My problems aren't as bad as those of others on this forum. My co-ordination is my main difficulty, and I have poor short-term memory. I don't have the same social problems as people on this forum, but I do have some.

Vicky, from what you have said, it seems that body language and intonation are completely foreign languages to you. For me, they are foreign, but I understand a little. I remember watching a French man and and English man have a conversation in a pub once. The French man more or less understoo English, and the English man more or less understood French. They both spoke in their native tongues and the other one understood the basics, enough to get by. However, they couldn't speak in the other person's language - their knowledge didn't extend that far.

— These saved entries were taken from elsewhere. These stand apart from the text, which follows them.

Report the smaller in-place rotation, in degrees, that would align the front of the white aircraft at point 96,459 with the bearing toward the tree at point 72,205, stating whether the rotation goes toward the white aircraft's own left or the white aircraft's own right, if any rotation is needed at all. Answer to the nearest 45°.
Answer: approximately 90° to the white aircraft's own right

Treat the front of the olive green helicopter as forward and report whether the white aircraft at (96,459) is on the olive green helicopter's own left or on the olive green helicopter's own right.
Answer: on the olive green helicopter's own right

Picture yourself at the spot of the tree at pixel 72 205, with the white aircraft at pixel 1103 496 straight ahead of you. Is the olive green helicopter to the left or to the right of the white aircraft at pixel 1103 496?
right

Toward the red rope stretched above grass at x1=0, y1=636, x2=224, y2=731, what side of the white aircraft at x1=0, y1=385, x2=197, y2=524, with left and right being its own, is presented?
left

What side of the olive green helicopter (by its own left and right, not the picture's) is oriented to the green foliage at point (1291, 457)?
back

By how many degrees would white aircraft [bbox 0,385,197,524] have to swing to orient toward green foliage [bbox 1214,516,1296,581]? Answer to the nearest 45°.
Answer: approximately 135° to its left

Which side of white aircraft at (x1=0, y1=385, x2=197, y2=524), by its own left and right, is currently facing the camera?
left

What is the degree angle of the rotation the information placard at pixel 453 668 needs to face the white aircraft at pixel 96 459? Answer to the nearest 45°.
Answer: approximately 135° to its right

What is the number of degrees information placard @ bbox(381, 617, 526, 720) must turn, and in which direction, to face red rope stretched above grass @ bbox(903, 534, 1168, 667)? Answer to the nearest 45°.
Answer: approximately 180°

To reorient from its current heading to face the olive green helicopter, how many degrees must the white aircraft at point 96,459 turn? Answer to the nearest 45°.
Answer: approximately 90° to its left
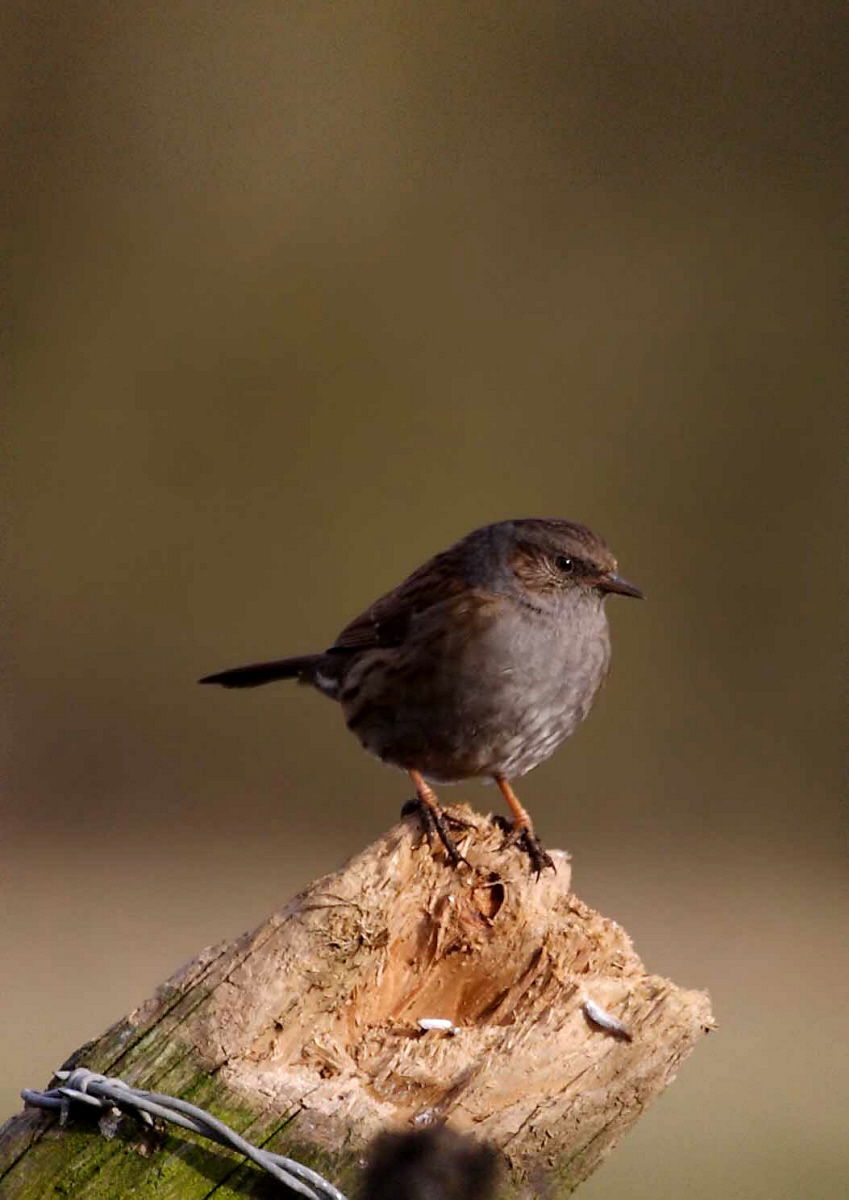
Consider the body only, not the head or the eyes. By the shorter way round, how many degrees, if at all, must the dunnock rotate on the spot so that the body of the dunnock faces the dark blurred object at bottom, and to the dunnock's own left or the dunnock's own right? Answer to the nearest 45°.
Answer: approximately 45° to the dunnock's own right

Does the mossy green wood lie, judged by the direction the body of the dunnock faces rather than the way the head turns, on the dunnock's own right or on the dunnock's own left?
on the dunnock's own right

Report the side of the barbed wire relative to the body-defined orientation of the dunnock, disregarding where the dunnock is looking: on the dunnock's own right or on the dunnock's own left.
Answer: on the dunnock's own right

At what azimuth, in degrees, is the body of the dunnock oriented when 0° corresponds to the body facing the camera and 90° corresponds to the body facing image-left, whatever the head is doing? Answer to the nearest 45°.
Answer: approximately 315°
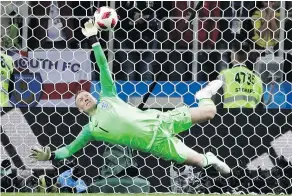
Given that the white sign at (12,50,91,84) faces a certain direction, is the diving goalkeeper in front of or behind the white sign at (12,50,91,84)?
in front

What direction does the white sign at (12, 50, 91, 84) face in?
toward the camera

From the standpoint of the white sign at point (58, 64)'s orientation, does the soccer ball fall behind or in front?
in front
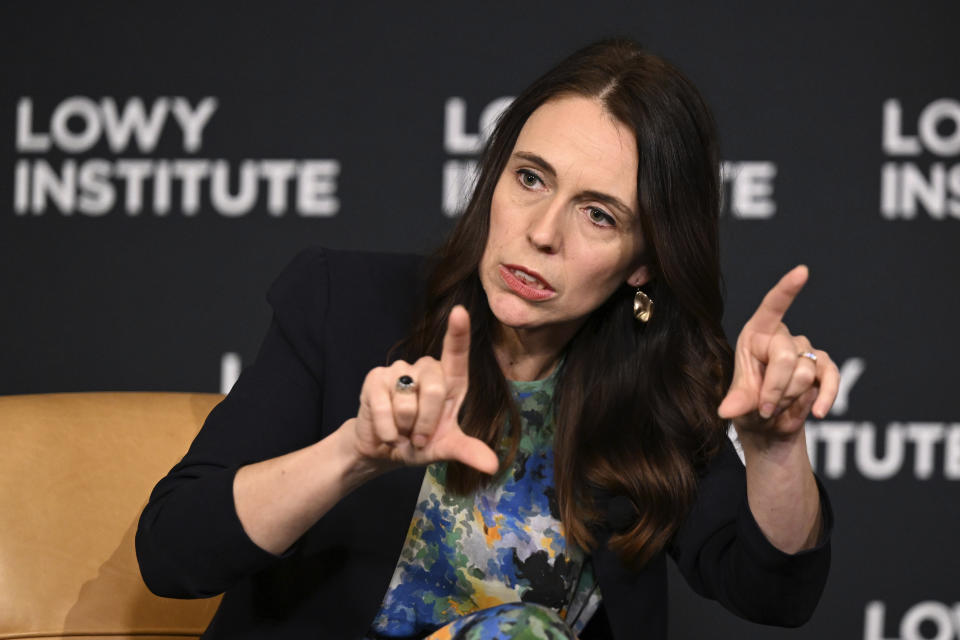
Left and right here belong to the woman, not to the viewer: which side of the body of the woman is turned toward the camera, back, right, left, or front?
front
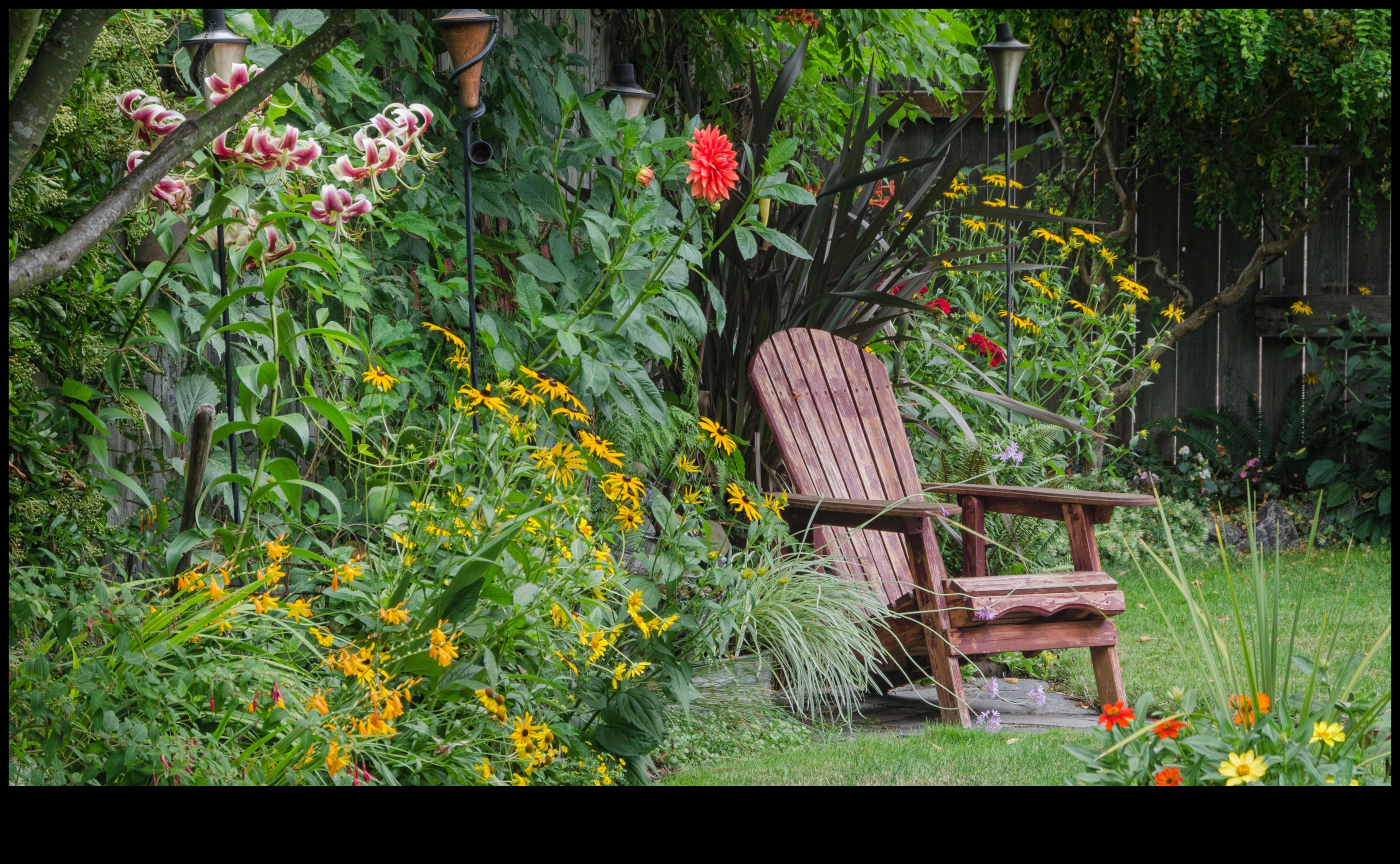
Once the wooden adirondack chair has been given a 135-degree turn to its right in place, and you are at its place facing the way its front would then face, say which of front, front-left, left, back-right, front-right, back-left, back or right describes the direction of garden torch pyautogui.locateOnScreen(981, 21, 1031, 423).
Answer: right

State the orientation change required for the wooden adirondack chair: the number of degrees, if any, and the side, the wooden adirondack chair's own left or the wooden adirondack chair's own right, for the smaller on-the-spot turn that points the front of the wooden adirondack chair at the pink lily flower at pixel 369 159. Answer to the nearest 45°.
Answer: approximately 90° to the wooden adirondack chair's own right

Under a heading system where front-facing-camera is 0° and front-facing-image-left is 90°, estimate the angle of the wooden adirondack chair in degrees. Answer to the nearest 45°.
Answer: approximately 315°

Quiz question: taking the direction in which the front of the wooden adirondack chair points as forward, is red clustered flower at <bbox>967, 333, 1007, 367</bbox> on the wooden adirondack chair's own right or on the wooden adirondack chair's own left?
on the wooden adirondack chair's own left

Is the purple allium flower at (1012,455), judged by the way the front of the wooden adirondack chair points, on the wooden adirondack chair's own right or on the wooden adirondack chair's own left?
on the wooden adirondack chair's own left

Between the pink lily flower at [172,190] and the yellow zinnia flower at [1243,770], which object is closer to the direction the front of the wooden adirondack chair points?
the yellow zinnia flower

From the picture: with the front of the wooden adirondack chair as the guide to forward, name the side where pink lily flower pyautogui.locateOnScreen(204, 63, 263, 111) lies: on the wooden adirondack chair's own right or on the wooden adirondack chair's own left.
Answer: on the wooden adirondack chair's own right

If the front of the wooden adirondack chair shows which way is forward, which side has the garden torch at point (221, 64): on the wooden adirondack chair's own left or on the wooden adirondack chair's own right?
on the wooden adirondack chair's own right

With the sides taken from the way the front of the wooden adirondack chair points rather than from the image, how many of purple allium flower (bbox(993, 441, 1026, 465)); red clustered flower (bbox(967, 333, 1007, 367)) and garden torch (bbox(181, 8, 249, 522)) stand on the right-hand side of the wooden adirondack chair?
1
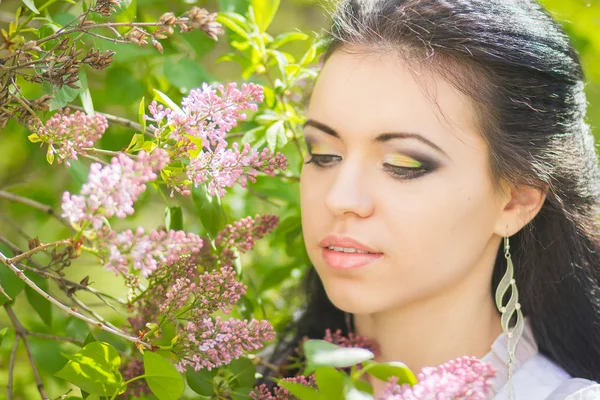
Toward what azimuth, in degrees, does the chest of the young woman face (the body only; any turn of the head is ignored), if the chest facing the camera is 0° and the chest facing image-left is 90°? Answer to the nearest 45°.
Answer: approximately 45°

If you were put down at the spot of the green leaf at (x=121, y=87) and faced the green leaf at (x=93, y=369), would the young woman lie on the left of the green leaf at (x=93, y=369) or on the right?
left
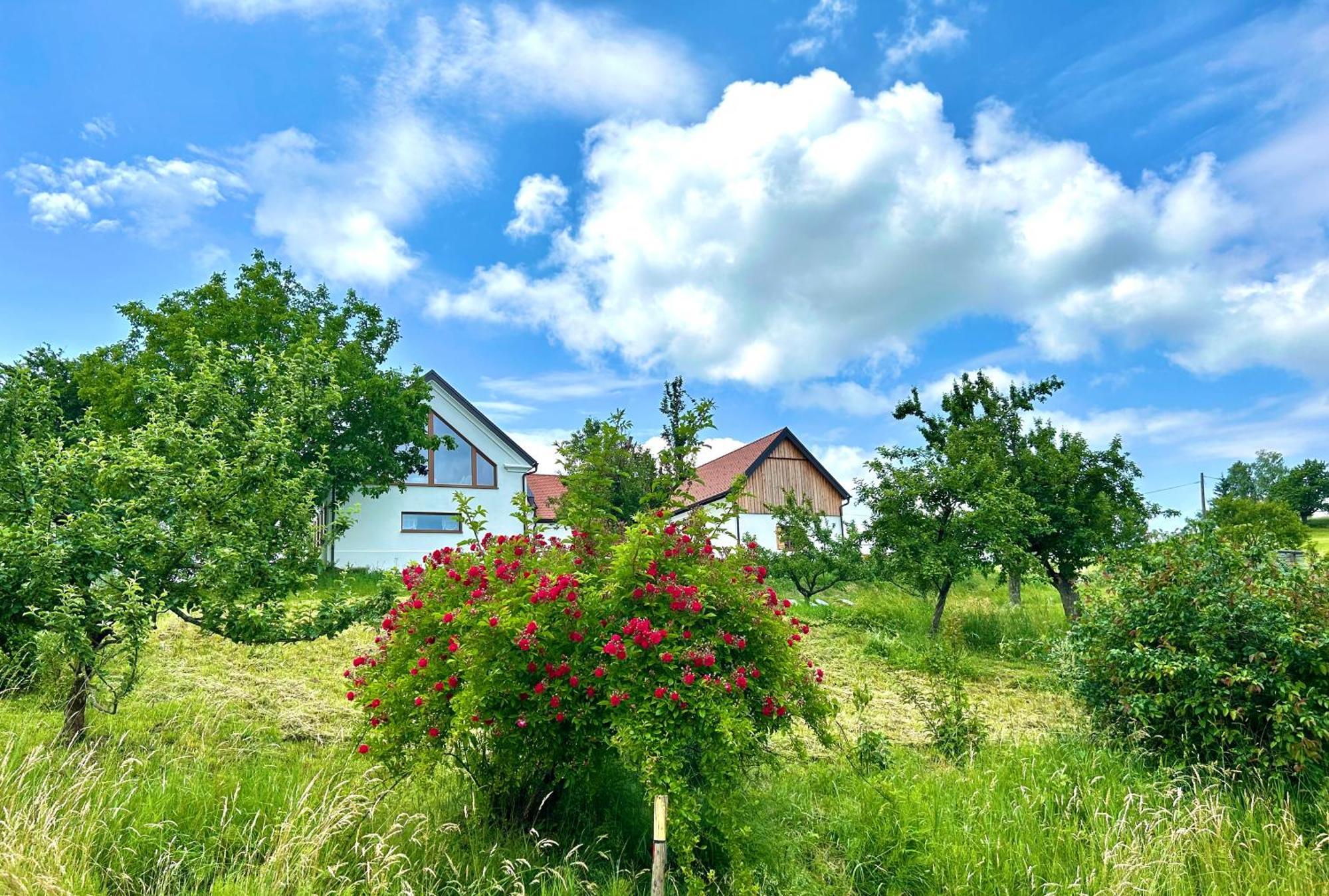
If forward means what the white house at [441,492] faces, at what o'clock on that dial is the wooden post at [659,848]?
The wooden post is roughly at 12 o'clock from the white house.

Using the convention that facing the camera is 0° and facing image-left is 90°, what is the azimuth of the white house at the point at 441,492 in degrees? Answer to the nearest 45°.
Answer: approximately 0°

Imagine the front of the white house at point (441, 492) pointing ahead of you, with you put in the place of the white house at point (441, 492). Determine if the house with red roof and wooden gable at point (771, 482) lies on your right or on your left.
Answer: on your left

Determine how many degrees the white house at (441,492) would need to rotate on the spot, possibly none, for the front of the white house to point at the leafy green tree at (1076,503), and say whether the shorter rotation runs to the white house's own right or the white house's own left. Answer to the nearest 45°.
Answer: approximately 45° to the white house's own left

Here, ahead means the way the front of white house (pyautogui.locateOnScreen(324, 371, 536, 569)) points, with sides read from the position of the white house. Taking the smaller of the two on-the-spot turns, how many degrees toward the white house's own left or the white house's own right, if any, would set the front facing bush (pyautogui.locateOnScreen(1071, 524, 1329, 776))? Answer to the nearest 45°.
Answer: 0° — it already faces it

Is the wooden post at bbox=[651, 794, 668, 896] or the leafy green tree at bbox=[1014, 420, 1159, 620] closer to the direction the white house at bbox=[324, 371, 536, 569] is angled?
the wooden post

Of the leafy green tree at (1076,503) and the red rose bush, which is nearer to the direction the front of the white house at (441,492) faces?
the red rose bush

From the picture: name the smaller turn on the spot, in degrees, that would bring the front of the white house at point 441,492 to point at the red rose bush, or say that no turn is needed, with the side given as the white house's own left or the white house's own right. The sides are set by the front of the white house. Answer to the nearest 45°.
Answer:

That's what body language is like for me. I get the gist of what is going on, most of the time. But I can't really replicate it. I find it hard to sit still, look people in the eye (or even in their general direction) and I have this weird nervous twith with my hands which I'm not constantly aware of. Showing my feelings in my face doesn't come naturally to me. The thing is, people don't understand that body language is forign to me, so they don't make the same allowances they would if I struggled with their word-language. I keep getting told off for looking at people in the wrong way, or for staring at people, when I'm not. I try to mile at people and lopk at them , but I don't always remember, and sometimes 'm so busy concentrating on doing that that I forget what I'm saying/doing.